High Performance Meetings: Four Questions To Ask Before Scheduling Your Next Meeting

Do you often think “this meeting is an unproductive use of my time”? If you do, try asking yourself these four questions. The answers will help you and your team increase meeting productivity.

1. Is this meeting necessary?

I recently observed a group of more than 15 senior leaders during their 30-minute daily status meeting with their managers. Each leader gave an update on the organization’s assets that were out of service and when they would return to service. I started multiplying the number of leaders on the call by their average compensation and quickly realized this was not the best use of their time or the organization’s money. These daily meetings could be easily replaced by a daily web-based report updated by each leader by some agreed-on time. If managers or other leaders had questions or concerns, they could follow up with a quick call or email. Time saved? 2.5 hours x 15 leaders = 37.5 hours a week. That’s 150 leader hours a month. Ask yourself and your team, “Are we meeting on topics that can be handled more efficiently by some means other than a meeting?” The more you eliminate unnecessary meetings, the more time you have for meetings that really matter.

2. Am I needed for this meeting?

Even if a meeting is necessary and important, do you really need to be part of it?

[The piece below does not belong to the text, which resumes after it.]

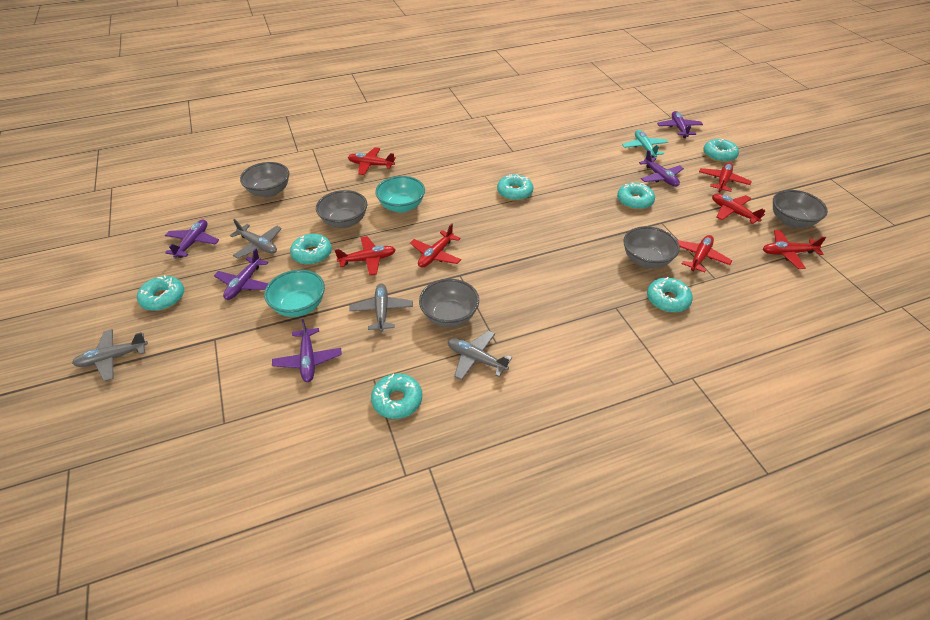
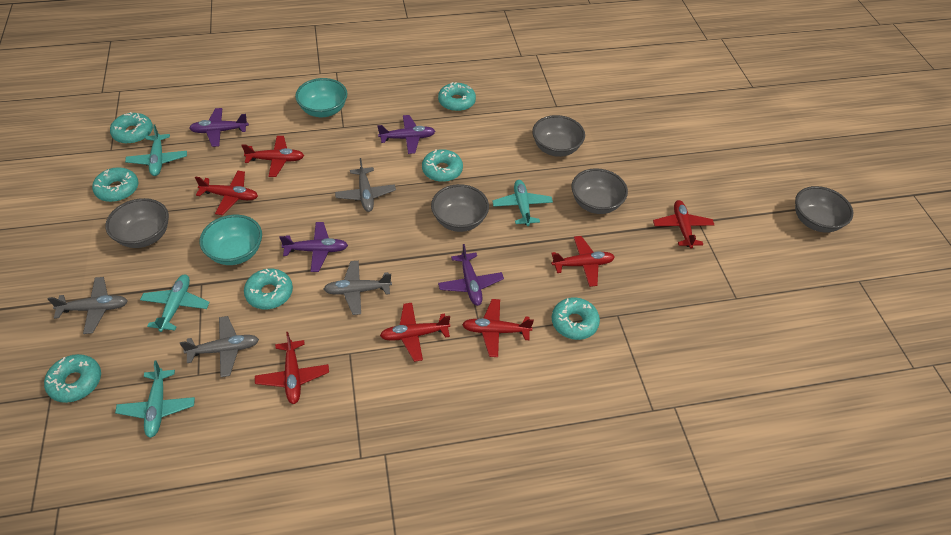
purple plane: [165,219,219,258] [214,248,269,300] [272,319,342,382] [639,150,684,187] [657,111,703,138] = 5 -> [189,108,249,147] [279,222,348,272] [377,115,435,154] [438,244,504,306] = 4
turquoise plane: [622,130,668,158] = 1 -> [115,361,195,438] [125,124,187,176] [140,275,210,332] [492,180,553,226] = 4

Ask yourself whether you have relevant information to share, could contribute a unique perspective to the discussion, or if you will be directly affected by the decisions to be made in the meeting. If not, express that to the meeting owner or the team and see if they agree. If they agree, you’ll save yourself a meeting and increase the time that each remaining meeting participants can speak.

3. Is it really possible to start on time?

If your team meetings are scheduled back to back, your meetings are likely to start late. Outlook Calendars allow us to schedule meetings that suspend the laws of physics: despite our penchant for multitasking, we can’t be in two different rooms at the same time. The solution is simple: remember high school when one class ended a few minutes before the next one began? Starting all your meetings 5 or 10 minutes after the hour, or ending them 5 or 10 minutes before the hour, will:

  • Send the message that time matters;
  • Increase the chance that meetings start and end on time with everyone present; and
  • Reduce frustration in the team.

4. Do we have enough time for this agenda?

Does your team routinely run out of time before completing a meeting agenda? It may not be reasonable to expect you will accomplish an agenda given the number of topics, the depth required to discuss them, or the number of people in the meeting. Let’s do the math again: assume you have a one-hour meeting with 10 team members to discuss and make decisions on 6 topics. That schedule allows each team member to speak only 1 minute about each topic, and the team must reach a decision on that topic within the same 10 minutes. That may work for simple issues, but not for complex ones. Teams routinely underestimate how long it will take to reach a decision, even when they are working effectively together. An impossible schedule gets teams unnecessarily frustrated. So, do the math and if it doesn’t add up, extend the time, shorten the agenda, or reduce the number of participants.